▶ _Exercise tasks_
- a) In the court opinion excerpt, on what date was the rally held?
- b) Extract the passage in the court opinion excerpt from "The plaintiffs are" to "denied their requests.".

Start of Document segment

The plaintiffs are a unit of the Ku Klux Klan and two of its officers. In 1977 and 1978 they requested permission from the School Board of Harrison County, Mississippi, to hold an "Americanism Rally" at the ballpark facilities of Saucier Elementary School in Saucier, Mississippi. The School Board denied their requests.


The plaintiffs filed this suit under 42 U.S.C. § 1983 (1976), alleging deprivations of their first and fourteenth amendment rights and demanding declaratory and injunctive relief. After trial but before judgment, the trial judge suggested that the plaintiffs should make a new application including assurances that they would post a bond for costs and property damage and would not burn crosses, carry firearms, or wear hooded robes. The plaintiffs did so, and the School Board granted permission for the rally. The rally was held on September 16, 1978 without violence or disturbance. Accordingly, the district court never issued a judgment on the merits.


The plaintiffs moved for allowance of attorney's fees of $8,192.36 under the Civil Rights Attorney's Fees Awards Act of 1976, 42 U.S.C. § 1988 (1976). Under that statute, a prevailing plaintiff should ordinarily recover an attorney's fee unless special circumstances would render such an award unjust. E.g., Iranian Students Ass'n v. Edwards, 5 Cir. 1979, 604 F.2d 352; Criterion Club v. Board of Commissioners, 5 Cir. 1979, 594 F.2d 118 (per curiam); Morrow v. Dillard, 5 Cir. 1978, 580 F.2d 1284; Brown v. Culpepper, 5 Cir. 1977, 559 F.2d 274. The district court found that the plaintiffs were "technically" prevailing parties, but it nevertheless granted only a nominal fee. The court noted that it had issued no order granting relief to the plaintiffs. Further, the Board had objected to the rally on precisely those points on which the plaintiffs gave adequate assurances before they were permitted to hold the rally: firearms, hoods, burning crosses, and security for damage. This, the court reasoned, amounted to "special circumstances" warranting denial of any higher amount.

End of Document segment
Start of Record extracts

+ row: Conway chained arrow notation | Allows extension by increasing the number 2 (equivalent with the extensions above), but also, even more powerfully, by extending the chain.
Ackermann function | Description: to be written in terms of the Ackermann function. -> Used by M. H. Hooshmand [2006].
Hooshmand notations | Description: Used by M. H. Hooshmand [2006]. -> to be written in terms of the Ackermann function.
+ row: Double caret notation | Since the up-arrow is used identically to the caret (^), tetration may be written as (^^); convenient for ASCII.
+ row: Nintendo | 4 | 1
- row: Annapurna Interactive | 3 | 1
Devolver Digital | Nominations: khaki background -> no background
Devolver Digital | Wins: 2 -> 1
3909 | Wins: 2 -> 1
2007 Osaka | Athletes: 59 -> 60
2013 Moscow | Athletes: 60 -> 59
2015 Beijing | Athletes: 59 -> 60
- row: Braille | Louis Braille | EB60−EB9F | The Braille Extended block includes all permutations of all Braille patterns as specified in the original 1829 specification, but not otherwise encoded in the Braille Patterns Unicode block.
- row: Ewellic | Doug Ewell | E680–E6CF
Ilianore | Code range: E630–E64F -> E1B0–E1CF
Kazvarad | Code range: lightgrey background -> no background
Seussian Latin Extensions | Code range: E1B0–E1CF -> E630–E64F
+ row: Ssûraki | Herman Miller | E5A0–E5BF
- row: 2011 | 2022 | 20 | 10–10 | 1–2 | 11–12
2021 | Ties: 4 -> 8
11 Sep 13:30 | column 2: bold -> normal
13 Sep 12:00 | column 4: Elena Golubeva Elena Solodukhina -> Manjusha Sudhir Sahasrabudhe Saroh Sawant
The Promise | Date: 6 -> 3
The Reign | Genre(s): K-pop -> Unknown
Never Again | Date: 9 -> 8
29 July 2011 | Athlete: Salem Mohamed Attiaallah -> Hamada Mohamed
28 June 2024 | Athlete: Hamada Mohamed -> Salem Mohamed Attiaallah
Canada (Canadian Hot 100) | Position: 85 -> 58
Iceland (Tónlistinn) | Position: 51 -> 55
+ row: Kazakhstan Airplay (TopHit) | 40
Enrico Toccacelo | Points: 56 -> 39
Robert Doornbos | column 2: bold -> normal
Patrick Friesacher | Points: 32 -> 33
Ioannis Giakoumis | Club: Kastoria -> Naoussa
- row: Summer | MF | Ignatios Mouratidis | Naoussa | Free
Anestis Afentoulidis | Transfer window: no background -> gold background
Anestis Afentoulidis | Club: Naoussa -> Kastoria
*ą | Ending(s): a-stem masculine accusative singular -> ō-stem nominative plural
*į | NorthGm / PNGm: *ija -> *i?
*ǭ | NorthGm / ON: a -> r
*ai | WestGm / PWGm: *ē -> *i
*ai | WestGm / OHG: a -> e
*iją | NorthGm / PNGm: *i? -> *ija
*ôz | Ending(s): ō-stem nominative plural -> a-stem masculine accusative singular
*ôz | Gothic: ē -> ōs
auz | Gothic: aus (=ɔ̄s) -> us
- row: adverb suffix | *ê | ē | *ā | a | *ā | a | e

End of Record extracts

▶ _Results in order_
- a) September 16, 1978

- b)
The plaintiffs are a unit of the Ku Klux Klan and two of its officers. In 1977 and 1978 they requested permission from the School Board of Harrison County, Mississippi, to hold an "Americanism Rally" at the ballpark facilities of Saucier Elementary School in Saucier, Mississippi. The School Board denied their requests.